Versuch einer polemischen Feierabendglosse.


Diesen Satz wiederholt unser Nationaldichter Gottfried Keller fast leitmotivisch in seinem Werk, in seinen Briefen oder in seinem Altersroman «Martin Salander». Keller bedauert damit den Verlust der alten Ideale, wie sie zur Gründungszeit der Schweiz gelebt und hochgehalten wurden. Er beklagt, dass sich auch die Schweiz, wie alle Länder, der Logik des modernen Weltwirtschaftssystems unterwirft: «C’est chez nous comme partout.»

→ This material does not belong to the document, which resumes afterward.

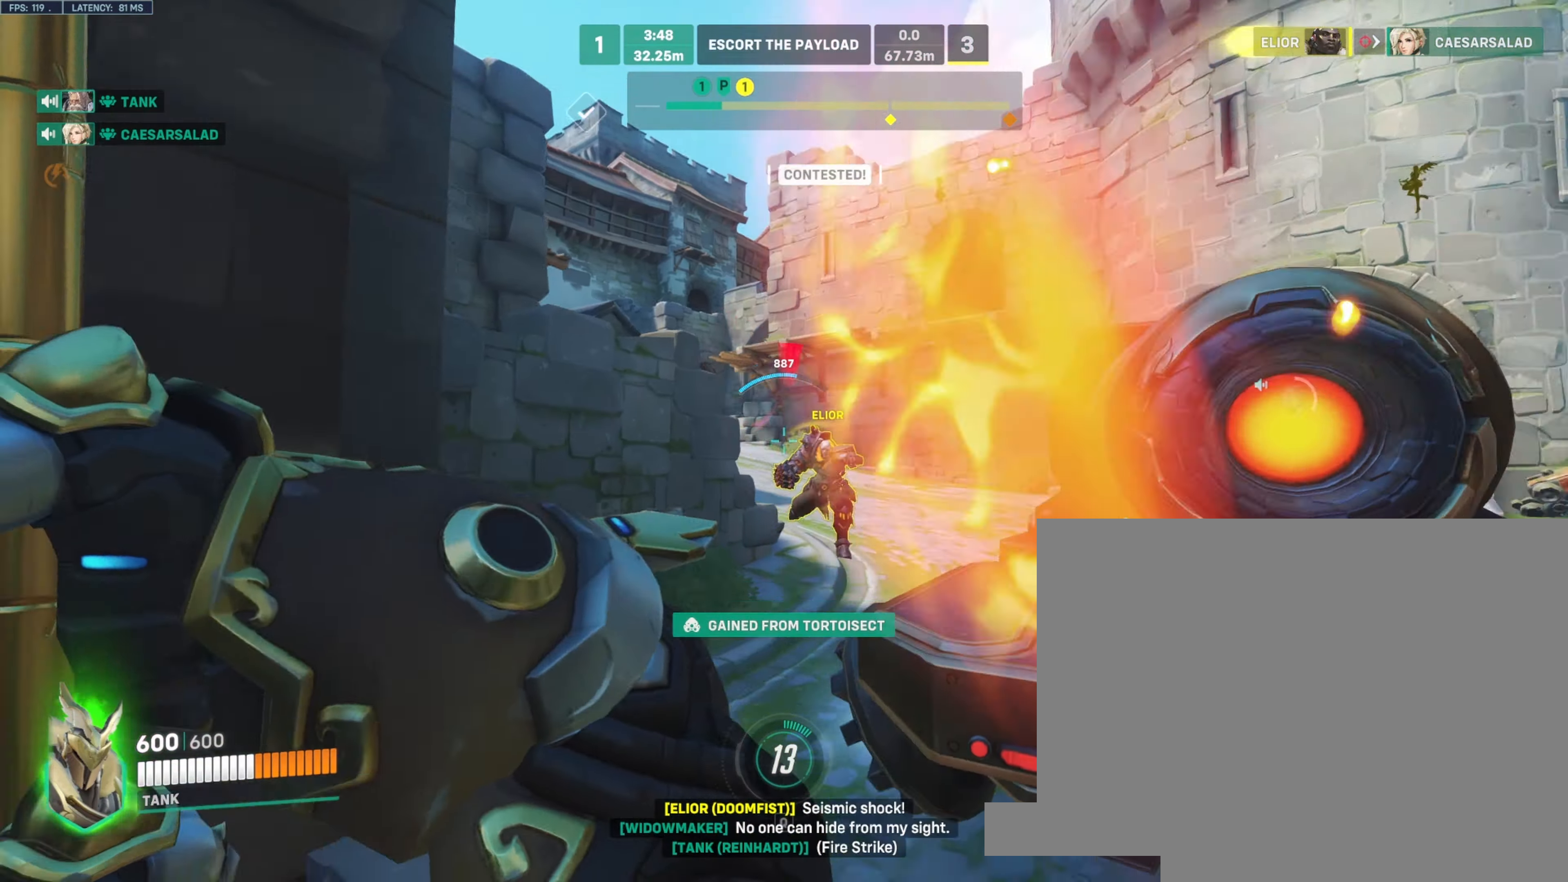
{"keys": ["d", "s"], "mouse": ["right"], "events": [[216, "w", "up"], [233, "d", "down"], [266, "a", "up"], [416, "mouse_right", "down"], [416, "s", "down"], [416, "space", "down"], [466, "mouse_left", "up"], [500, "space", "up"]]}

Es ist kein Zufall, dass Hans Kissling, der frühere Chef des Statistischen Amtes des Kantons Zürich, in seinem Buch «Reichtum ohne Leistung – die Feudalisierung der Schweiz» (Zürich/Chur 2008) ebenfalls Keller zitiert. Kisslings These ist, dass sich die Schweiz infolge Konzentration des Vermögens auf einige wenige, superreiche Erben zum Feudalstaat entwickelt. In Zürich beispielsweise besässen 1% gleich viel wie 95% der Steuerpflichtigen. Während die dreihundert Reichsten der Schweiz seit 2000 über 40% reicher geworden seien, sei das Einkommen des grössten Teils der Bevölkerung seit 1990 real gesunken. Deshalb fordert Kissling eine entsprechend ausgestaltete Erbschaftssteuer. (vgl. auch http://www.swissinfo.ch/ger/Home/Archiv/Wird_die_Schweiz_zum_Feudalstaat.html?cid=6892872)

Auch in unserem Heimatkanton ist es wie überall. Vor nicht allzu langer Zeit, Ende 2009, hat die übliche Mehrheit der stimmenden Minderheit der Unternehmenssteuerrevision zugestimmt. Der oberste Schatzmeister sprach vor der Abstimmung: «Der Sinn einer Steuersenkung ist es schliesslich, dass man im Endeffekt mehr Geld einnimmt.» (zit. n.: Die Zeit, 8.9.2011, Seite 18).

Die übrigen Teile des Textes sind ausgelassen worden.